Jakarta, ElrolumNews – Presiden Prabowo Subianto secara resmi melantik jajaran pimpinan baru Badan Gizi Nasional (BGN) di Istana Negara, Jakarta, pada Senin (8/6/2026) sore. Pelantikan ini dilakukan untuk melakukan penyegaran organisasi setelah evaluasi program Makan Bergizi Gratis (MBG) yang berjalan selama satu setengah tahun.
Pelantikan ini berdasarkan Keputusan Presiden Republik Indonesia Nomor 18/M Tahun 2026 tentang Pemberhentian dan Pengangkatan Kepala Badan Gizi Nasional.
Berikut susunan pimpinan baru Badan Gizi Nasional:
| Jabatan | Nama | Keterangan |
|---|---|---|
| Kepala BGN | Nanik Sudaryati Deyang | Mantan Wakil Kepala BGN, Staf Khusus Presiden |
| Wakil Kepala BGN | Agustina Arumsari | Wakil Kepala BPKP |
| Wakil Kepala BGN | Mayjen TNI (Purn) Trenggono | Purnawirawan TNI Angkatan Darat |
Menteri Sekretaris Negara (Mensesneg), Prasetyo Hadi, menjelaskan bahwa pergantian ini bukan tanpa alasan. Presiden Prabowo melakukan evaluasi terhadap kinerja BGN yang telah menjalankan program Makan Bergizi Gratis (MBG) sejak awal pemerintahan.
“Ini merupakan hasil dari proses monitoring dan evaluasi yang dilakukan oleh Bapak Presiden terhadap program Makan Bergizi Gratis yang sudah berjalan kurang lebih satu setengah tahun,” ujar Prasetyo usai pelantikan.
Dari hasil evaluasi tersebut, Presiden menilai bahwa untuk menjaga efektivitas program, diperlukan adanya penyegaran di tubuh pimpinan BGN.
“Bapak Presiden menganggap perlu untuk melakukan sebuah penyegaran bagi pimpinan Badan Gizi Nasional,” imbuhnya.

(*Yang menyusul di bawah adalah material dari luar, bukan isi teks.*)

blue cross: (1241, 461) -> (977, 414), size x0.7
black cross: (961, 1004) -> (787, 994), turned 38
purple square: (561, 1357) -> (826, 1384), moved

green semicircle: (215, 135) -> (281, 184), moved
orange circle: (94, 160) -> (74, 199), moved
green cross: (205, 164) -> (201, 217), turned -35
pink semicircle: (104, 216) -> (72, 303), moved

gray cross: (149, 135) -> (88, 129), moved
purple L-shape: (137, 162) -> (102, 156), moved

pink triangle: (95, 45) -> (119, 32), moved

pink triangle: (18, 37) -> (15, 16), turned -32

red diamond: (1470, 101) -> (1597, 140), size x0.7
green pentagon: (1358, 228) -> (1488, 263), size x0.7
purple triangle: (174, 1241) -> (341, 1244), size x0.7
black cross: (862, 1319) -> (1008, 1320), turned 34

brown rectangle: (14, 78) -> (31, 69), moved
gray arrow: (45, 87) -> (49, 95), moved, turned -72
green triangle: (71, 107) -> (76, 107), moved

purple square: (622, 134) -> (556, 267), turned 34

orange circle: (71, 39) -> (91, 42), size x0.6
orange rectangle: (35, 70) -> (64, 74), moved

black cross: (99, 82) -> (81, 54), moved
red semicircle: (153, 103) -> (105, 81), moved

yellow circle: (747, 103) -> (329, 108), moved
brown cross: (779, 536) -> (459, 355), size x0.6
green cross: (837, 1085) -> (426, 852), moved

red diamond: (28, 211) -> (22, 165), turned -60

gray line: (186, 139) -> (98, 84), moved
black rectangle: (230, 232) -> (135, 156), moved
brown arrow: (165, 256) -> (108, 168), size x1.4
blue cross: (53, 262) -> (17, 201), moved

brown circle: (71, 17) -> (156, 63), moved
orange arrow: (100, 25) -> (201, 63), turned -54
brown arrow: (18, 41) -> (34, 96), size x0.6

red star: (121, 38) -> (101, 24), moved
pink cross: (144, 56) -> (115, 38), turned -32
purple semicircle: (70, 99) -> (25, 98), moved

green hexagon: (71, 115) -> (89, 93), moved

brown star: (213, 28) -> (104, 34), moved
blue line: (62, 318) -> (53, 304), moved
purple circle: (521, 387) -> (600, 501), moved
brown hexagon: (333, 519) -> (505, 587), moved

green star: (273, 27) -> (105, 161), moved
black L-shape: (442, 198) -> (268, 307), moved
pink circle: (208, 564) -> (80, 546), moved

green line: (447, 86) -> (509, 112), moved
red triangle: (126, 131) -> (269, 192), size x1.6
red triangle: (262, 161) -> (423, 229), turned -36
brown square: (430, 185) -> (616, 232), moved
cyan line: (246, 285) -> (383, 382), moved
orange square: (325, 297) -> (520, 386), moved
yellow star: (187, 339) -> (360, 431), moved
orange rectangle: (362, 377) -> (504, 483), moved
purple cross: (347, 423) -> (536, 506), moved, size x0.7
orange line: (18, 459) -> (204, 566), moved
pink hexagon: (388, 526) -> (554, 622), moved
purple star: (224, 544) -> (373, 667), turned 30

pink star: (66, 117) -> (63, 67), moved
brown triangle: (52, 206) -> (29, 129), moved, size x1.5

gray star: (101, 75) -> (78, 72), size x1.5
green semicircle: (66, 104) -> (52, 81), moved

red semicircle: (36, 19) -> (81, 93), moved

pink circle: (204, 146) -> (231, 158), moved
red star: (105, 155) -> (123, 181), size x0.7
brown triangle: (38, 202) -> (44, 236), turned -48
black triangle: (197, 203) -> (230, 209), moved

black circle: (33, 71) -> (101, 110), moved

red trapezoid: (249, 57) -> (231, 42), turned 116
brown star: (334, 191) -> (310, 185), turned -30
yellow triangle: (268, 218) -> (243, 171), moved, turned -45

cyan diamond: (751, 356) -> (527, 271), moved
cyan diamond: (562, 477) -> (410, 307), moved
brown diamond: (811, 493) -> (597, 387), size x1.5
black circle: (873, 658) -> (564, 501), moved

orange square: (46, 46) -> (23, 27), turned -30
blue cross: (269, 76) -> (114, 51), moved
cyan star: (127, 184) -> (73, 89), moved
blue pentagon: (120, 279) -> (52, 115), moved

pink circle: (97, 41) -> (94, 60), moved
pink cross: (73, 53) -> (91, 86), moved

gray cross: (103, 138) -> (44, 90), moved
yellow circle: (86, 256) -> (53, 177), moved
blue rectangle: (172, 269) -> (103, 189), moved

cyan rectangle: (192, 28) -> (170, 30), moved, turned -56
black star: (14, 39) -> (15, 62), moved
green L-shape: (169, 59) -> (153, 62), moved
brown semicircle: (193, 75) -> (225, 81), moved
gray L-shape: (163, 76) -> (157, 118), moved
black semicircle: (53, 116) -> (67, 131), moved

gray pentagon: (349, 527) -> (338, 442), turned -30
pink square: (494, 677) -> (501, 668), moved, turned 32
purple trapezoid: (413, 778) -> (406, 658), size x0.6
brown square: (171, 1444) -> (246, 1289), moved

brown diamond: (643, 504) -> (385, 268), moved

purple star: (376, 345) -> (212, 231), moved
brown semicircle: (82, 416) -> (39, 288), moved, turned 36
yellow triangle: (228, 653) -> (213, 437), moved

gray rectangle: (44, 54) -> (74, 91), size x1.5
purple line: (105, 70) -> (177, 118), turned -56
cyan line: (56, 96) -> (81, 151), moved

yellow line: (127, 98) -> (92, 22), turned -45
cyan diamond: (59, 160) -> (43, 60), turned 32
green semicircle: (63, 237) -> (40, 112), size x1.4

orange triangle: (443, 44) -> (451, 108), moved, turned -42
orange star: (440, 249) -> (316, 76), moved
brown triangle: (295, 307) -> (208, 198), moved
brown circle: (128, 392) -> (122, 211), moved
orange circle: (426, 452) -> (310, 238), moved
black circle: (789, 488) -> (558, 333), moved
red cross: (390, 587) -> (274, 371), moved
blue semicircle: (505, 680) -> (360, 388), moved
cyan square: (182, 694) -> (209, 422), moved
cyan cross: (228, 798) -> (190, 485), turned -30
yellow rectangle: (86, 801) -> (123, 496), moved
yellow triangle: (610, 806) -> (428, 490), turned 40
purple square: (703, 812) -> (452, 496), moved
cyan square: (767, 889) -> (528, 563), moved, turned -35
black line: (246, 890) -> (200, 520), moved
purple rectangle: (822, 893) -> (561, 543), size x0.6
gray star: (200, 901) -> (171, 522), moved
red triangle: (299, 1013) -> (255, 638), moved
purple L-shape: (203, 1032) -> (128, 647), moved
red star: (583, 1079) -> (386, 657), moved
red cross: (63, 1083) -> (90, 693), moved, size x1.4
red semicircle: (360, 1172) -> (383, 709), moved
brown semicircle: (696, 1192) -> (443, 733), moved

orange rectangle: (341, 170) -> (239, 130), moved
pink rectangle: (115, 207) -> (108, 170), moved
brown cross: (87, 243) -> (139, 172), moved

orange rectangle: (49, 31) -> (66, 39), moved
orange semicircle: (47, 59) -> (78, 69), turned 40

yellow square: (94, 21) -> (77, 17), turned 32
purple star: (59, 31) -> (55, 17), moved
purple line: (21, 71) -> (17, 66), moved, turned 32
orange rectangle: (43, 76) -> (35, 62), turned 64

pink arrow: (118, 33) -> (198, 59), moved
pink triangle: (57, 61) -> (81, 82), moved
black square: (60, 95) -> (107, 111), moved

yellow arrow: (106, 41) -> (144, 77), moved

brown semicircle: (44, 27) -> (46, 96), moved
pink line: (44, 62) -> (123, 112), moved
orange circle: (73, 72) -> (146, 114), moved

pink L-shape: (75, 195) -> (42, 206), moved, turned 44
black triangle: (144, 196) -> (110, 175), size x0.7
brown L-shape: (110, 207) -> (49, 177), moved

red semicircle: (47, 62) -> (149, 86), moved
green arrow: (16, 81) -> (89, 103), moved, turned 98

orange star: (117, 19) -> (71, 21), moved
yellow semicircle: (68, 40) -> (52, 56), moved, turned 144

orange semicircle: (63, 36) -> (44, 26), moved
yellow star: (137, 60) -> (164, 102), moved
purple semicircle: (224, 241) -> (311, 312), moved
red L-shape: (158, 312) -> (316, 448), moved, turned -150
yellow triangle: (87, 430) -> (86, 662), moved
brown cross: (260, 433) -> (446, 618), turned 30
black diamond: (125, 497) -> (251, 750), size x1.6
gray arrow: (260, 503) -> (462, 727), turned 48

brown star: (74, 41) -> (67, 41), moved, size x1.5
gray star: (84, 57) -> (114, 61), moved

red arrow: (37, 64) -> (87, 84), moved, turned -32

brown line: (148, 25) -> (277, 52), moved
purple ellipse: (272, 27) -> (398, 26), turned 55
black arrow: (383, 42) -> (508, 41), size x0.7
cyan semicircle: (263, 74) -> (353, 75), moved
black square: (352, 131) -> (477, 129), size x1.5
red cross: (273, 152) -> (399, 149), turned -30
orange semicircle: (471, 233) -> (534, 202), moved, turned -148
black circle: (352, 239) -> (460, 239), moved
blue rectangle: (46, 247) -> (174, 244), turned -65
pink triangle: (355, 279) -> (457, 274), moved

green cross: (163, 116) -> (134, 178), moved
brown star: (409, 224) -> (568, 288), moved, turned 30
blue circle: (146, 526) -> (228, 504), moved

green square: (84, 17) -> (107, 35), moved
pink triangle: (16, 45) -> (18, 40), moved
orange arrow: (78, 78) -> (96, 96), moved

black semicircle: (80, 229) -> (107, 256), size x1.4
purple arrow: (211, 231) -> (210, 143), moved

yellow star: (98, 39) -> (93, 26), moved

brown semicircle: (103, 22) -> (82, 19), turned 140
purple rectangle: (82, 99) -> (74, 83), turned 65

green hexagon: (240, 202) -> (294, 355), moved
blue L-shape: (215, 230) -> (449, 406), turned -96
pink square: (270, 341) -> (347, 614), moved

Nanik Sudaryati Deyang bukanlah orang asing di lingkungan BGN. Sebelum ditunjuk sebagai Kepala BGN yang baru, ia menjabat sebagai Wakil Kepala BGN sekaligus Staf Khusus Presiden.
Pengangkatannya diharapkan dapat memberikan kontinuitas sekaligus reformasi dalam tata kelola program MBG ke depan.
Selain Wakil Kepala BPKP Agustina Arumsari, posisi Wakil Kepala BGN juga diisi oleh Mayjen TNI (Purn) Trenggono. Kehadiran figur berlatar belakang militer ini dinilai akan memperkuat aspek logistik dan pendistribusian makanan bergizi ke seluruh pelosok negeri.
Jabatan yang Ditinggalkan: Dadan Hindayana & Lodewyk Pusung
Nanik Deyang menggantikan posisi Dadan Hindayana yang dicopot dari jabatan Kepala BGN. Sementara itu, Trenggono menggantikan posisi Lodewyk Pusung yang juga diberhentikan. Sebelumnya, posisi Wakil Kepala BGN juga diisi oleh Sonny Sanjaya yang ikut diberhentikan dalam rombakan ini.
Presiden mengucapkan terima kasih kepada para pejabat lama atas pengabdian mereka, namun saat ini fokus utama pemerintah adalah memastikan program prioritas berjalan sesuai target.
Dalam acara yang sama, Presiden Prabowo juga melantik Said Iqbal, Presiden Partai Buruh sekaligus Presiden KSPI, sebagai Penasihat Khusus Presiden Bidang Ketenagakerjaan dan Kesejahteraan Buruh.
Pelantikan ini dinilai sebagai langkah strategis pemerintah untuk memperkuat hubungan industrial dan memastikan aspirasi pekerja terdengar langsung di tingkat pusat.
Dengan kepemimpinan baru ini, BGN diharapkan dapat segera berbenah. Fokus utama ke depan adalah menjamin kualitas gizi makanan, memperbaiki sistem tata kelola yang sempat menjadi sorotan, serta memastikan program tepat sasaran kepada anak-anak dan kelompok rentan di seluruh Indonesia.